Directions for this task
Only the lines from the one containing "Calédonie. Nous sommes à votre disposition" through the end of the material are to be echoed, each exactly as it appears.

Input data
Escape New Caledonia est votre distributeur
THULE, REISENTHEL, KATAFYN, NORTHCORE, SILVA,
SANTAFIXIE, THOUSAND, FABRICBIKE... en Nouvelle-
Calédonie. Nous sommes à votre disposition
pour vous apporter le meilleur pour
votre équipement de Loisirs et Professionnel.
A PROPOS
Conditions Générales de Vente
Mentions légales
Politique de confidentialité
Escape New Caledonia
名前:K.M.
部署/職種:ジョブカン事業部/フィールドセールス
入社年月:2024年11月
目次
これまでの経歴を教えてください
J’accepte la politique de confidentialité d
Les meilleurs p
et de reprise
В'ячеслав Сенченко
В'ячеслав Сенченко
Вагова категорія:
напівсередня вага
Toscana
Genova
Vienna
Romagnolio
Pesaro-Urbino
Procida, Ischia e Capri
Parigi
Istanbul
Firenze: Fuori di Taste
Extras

The completed task
Calédonie. Nous sommes à votre disposition
pour vous apporter le meilleur pour
votre équipement de Loisirs et Professionnel.
A PROPOS
Conditions Générales de Vente
Mentions légales
Politique de confidentialité
Escape New Caledonia
名前:K.M.
部署/職種:ジョブカン事業部/フィールドセールス
入社年月:2024年11月
目次
これまでの経歴を教えてください
J’accepte la politique de confidentialité d
Les meilleurs p
et de reprise
В'ячеслав Сенченко
В'ячеслав Сенченко
Вагова категорія:
напівсередня вага
Toscana
Genova
Vienna
Romagnolio
Pesaro-Urbino
Procida, Ischia e Capri
Parigi
Istanbul
Firenze: Fuori di Taste
Extras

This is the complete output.